Yazarın Odası: Nazlı Doğan Özsöz | Meltem Dağcı

Ekim 9, 2025

Yazarın Odası: Nazlı Doğan Özsöz | Meltem Dağcı

Edebiyatçıların yaşamlarını, yazdıkları mekânları, son dönemde okuduğu kitapları, bu defa yakınlarının gözünden mercek altına almaya çalıştık. Yazar Nazlı Doğan Özsöz’ü, eşi Cihad Özsöz ile konuştuk.

1)Yazılarını nerede yazar? Yazarken denk geldiğinizde o an yaşadığınız ilginç bir anınız oldu mu?

Nazlı’nın çalışma alanı evin en aydınlık yerlerinden birinde, salonumuzdaki kütüphanenin yanında. Bir metin üzerine çalışıyorsa bitene kadar gündemi ve zihni sadece o metinle dolu olur. Gündelik işlerini yaparken arka planda daima o metnin detaylarını düşünür. Sabah saatleri bu düşüncelerinin ve notlarının bir bütüne dönüştüğü saatlerdir. Yüreğin Kabarmış’ı kaleme aldığı süreçte bir akşam Kalben konserine gittiğimizi hatırlıyorum. Konserde bir ara ağlamaya başladığını fark ettim. Ben şarkılar nedeniyle duygusallaştığını düşünürken Nazlı kafasında sadece romanın döndüğünü ve romanın ana karakteri Defne’ye ağladığını söylemişti.

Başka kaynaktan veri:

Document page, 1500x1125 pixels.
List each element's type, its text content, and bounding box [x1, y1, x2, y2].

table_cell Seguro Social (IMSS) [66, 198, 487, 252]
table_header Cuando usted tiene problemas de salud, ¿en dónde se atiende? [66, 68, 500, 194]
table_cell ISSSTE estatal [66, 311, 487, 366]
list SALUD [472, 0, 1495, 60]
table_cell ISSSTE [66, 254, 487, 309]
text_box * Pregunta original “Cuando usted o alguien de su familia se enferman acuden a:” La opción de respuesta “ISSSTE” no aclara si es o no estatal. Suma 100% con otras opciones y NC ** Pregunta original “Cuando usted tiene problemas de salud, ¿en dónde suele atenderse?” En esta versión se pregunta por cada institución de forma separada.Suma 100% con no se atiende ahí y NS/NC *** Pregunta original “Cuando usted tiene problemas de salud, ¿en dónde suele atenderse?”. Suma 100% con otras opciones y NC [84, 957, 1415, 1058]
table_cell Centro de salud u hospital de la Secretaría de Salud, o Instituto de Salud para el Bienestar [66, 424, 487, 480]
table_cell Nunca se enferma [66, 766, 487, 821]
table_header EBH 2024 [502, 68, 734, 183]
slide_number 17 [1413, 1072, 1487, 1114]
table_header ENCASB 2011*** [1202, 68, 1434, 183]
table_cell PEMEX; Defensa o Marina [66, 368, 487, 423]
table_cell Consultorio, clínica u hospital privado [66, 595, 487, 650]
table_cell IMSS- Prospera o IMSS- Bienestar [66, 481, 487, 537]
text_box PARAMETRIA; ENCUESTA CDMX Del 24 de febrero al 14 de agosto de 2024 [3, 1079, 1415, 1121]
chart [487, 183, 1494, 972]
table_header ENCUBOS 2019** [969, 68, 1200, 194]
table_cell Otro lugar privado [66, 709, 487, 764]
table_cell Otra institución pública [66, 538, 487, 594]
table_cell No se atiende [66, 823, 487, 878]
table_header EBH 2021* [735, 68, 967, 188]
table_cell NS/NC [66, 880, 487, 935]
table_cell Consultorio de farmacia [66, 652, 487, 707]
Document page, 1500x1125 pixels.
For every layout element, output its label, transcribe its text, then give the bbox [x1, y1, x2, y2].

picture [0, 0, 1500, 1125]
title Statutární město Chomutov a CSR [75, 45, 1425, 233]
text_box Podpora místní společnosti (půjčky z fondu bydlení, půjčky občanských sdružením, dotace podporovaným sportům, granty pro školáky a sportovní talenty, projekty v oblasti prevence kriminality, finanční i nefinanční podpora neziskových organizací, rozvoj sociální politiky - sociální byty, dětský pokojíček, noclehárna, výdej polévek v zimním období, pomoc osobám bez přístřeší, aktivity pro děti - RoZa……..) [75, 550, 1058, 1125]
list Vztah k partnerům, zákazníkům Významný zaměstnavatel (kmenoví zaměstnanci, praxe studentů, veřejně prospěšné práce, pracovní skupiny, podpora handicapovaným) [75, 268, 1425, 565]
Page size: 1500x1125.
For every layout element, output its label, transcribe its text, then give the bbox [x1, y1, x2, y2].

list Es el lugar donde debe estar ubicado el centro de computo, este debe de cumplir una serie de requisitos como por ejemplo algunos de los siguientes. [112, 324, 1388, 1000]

2) Eşinizle yazı/okuma üzerine neler paylaşırsınız?

Nazlı’yla her zaman birbirimizin ilk okuyucusuyuzdur. Karaladığımız şeyleri önce birbirimizle paylaşır, ilk eleştiri ve değerlendirmeleri karşılıklı yaparız. Bir şeyler yazdığımız süreçlerde işimize yarayacağını düşündüğümüz okumaları, röportajları ya da haberleri mutlaka paylaşırız. Okuma önerileri konusunda Nazlı’nın çok geniş bir birikimi var. Yeni bir şeyler yazmak, yeni bir adım atmak istediğimde nereden başlayabileceğime dair nokta atışı okuma önerileri her zaman hazırdır. Ayrıca arkadaşlarımızla da karşılıklı okuma ve tartışma süreçlerini zenginleştirmeye çalışıyoruz. Nazlı, ben ve arkadaşımız Atakan Boran ile şu sıralar ikinci sezon kayıtlarını aldığımız “Öykü Notları” isimli bir podcast serimiz var. Her bölümde bir yazar ve öyküsü üzerine üç farklı perspektiften fikirlerimizi paylaşıyoruz. Bir de “Kaçış Rampası” ismiyle andığımız bir öykü okuma grubumuz var. Yaklaşık iki buçuk yıldır süren bu toplantılarda sayısız yazarı ve öykülerini tartışma imkânı bulduk.

3)Yazdıklarıyla ilgili sizden ne tür fikir/ öneri alır?

Bir önceki soruda da belirttiğim gibi, birbirimizin ilk okuru olduğumuz için yazdıklarının özgünlüğüne, tutarlılığına ve derinliğine dair her zaman fikrimi sorar. Hem roman yazdığı süreçte hem de işi gereği kaleme aldığı metinlerle uğraşırken gidişata dair küçük toplantılar yapmışızdır. Bu toplantılarda aldığı notlar, içinden çıkamadığını düşündüğü kafa karışıklıkları ve karakterlere dair fikir alır. Öneriler konusunda çok açık fikirlidir.

4)Yazı yazarken vazgeçemediği ritüelleri nelerdir?

Nazlı için sabah erken kalkıp çalışmak çok önemlidir. Sabahları ilk işi kahvesini yapıp masasının başına geçmektir. Evin içinde hareketlilik başlayana kadar sessizlikten ve gündüzün aydınlığından ilham alır. Yakın zamanda kaybettiğimiz kedimiz Escher’in ya da hâlâ bizimle birlikte olan Hermes’in, Nazlı’nın çalışma masasını işgal edişini de bu ritüelin bir parçası olarak kabul ediyorum.  

5)Son olarak, elinde en son gördüğünüz kitapları öğrenebilir miyiz?

Bu aralar geri dönüş okumaları yapıyor. Saramago’nun Körlük eseri ve Latife Tekin’in Sevgili Arsız Ölüm’ünü yeniden elinde görüyorum. Ayrıca Irmak Zileli’nin Şimdi Buradaydı eseri de yine bir süredir elinin altında duruyor. İkinci roman dosyası için de bazı teorik ve edebi okumalar yapıyor ama onlar şimdilik bende kalsın.